If the officer felt the object and the person told him it was a Bic lighter and the officer searched further, that would be an issue. IMO
 
Where is the public's interest in that?

There is a real public interest in not permitting the introduction of evidence that it obtained without observation of constitutional safeguards. I can see disagreeing with where this court drew a line, or failied to draw a bright line, however the public interest in not rewarding non-consensual police searches shouldn't be especially controversial.

The person told him it was a meth pipe, which is illegal, it was then the officer "searched" the person and located the contraband. Thats not a violation of rights, and the court agreed.

I concur. It was how the PO undertook getting ostensible consent to the conduct the search that was problemmatic.

I think you are all missing the point. The main point of this was that the officer performed a frisk for weapons for officer safety and then went beyond the scope of that search and turned it into a search seeking for evidence of a crime.

I disagree.

The PO was not entitled to perform a search for which he had not obtained genuine consent. That a search may be conducted for the purpose of officer safety does not immunize it from constitutional protections.

The issue as stated by the court:

Whether the encounter between Harrington and the police officers rose to
an unconstitutional seizure prior to arrest, in violation of article I, section 7 of the Washington consitution...
 
You might find this to be something of an absurdity but in some places it is illegal to have a bulge in your pocket or in that general area. Don't know if many people get arrested for it, though.
 
Conn. Trooper said:
But, not free to leave and under arrest are not the same.
The former is a non-custodial arrest, while the latter is a custodial arrest. Yet, arrested you are (See Terry; Hiibel and Johnson - to name three). Just to be clear, here.

The reason I referenced Brigham City earlier was to point out that the WA Supreme Court will most likely be overturned, should this be taken to the SCOTUS (and they grant cert)... For the same issues that the Utah Supreme Court was overturned.

The court in this case went overboard in the opposite direction it should have. The subject in this case, consented to the social contact. He then consented to the Terry Search, even though this was not a Terry Stop. The subject freely told the officer what the object (in his pockets) was.
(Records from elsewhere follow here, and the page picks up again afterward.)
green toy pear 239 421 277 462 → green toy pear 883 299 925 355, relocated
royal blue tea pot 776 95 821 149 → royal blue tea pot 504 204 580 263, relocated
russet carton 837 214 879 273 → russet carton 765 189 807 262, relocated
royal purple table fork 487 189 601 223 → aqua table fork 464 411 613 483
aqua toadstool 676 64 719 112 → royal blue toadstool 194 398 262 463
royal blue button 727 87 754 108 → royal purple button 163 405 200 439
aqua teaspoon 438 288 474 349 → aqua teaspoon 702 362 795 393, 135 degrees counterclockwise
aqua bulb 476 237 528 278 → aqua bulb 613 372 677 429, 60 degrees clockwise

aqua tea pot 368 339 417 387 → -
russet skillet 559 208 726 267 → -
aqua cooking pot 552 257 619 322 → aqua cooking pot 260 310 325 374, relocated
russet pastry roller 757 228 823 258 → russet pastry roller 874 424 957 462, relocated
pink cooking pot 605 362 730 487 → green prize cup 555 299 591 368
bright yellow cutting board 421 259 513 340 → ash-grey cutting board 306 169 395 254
The PO had no RS up to that point. At that point, by the admission of the subject, no RS was needed as PC then existed.

Sorry folks. Stupid should hurt and in this case, it did... Until the court backed off its other precedents. The only thing this case does is to confuse the larger issues.
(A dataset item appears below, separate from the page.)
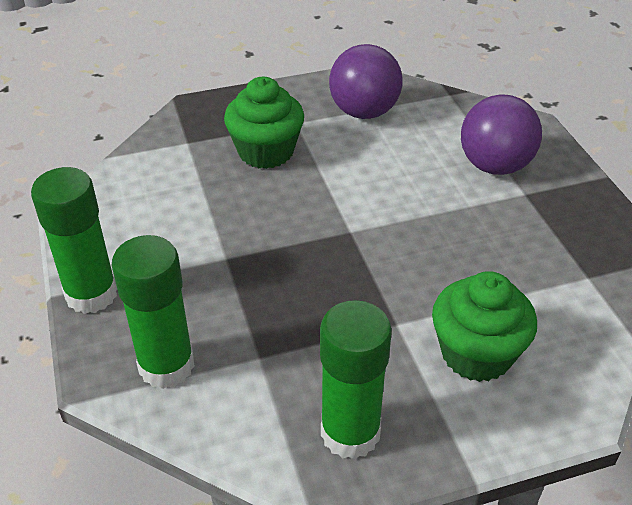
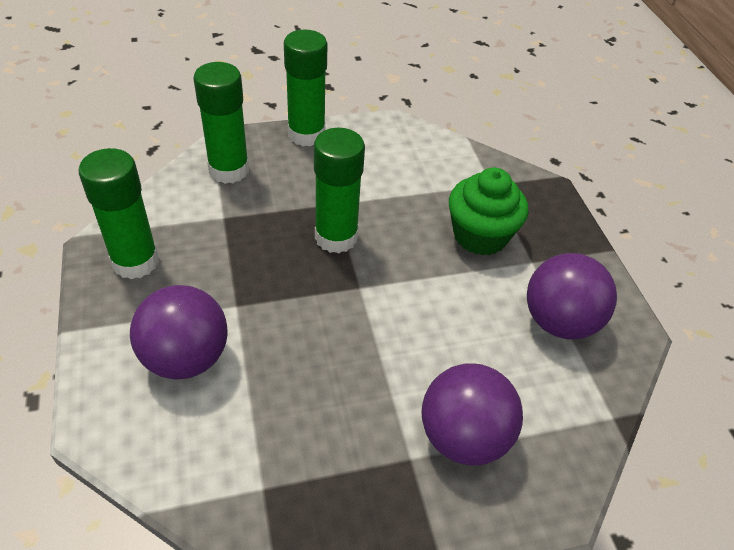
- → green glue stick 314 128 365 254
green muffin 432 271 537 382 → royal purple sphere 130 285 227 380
In States that do not have "Stop and Identify" statutes (like WA and ID), if the officer asks you, simply be as polite as he was and say, no, and go about your business. Barring RS, the officer can do no more.
 
Erik said:
...The court determined that the actions of the officers on scene had the cumulative effect of creating the de-facto seizure of the defendant, and that from there, Constitutional safeguards were therefor triggered. Those safeguards having not been afforded, the evidence was excluded and the conviction overturned. All wrapped in the interpretation of an unusual and vague Washington state law.

Note: No actions of the officers were deemed inappropriate in and of themselves. The court in reaching its decision, rejected the standards and determinations set forth in the case law cited throughout their decision; state, federal, and SCOTUS.

To recap: Contact officers will continue to engage as before. The difference to satisfy this ruling? Cover officers will deploy further away. Or not deploy at all. Where is the public's interest in that?
So they are saying that by the time the officers asked for consent and it was given, a consensual search was no longer a possibility because the second officer had arrived? What if the first officer just asked sooner? It seems one effect will be an increased reluctance to ask to search. I have not yet read the case.
 
The action of the second officer arriving only contributed to a series of events that led up to the interaction becoming a detainment rather than a social interaction.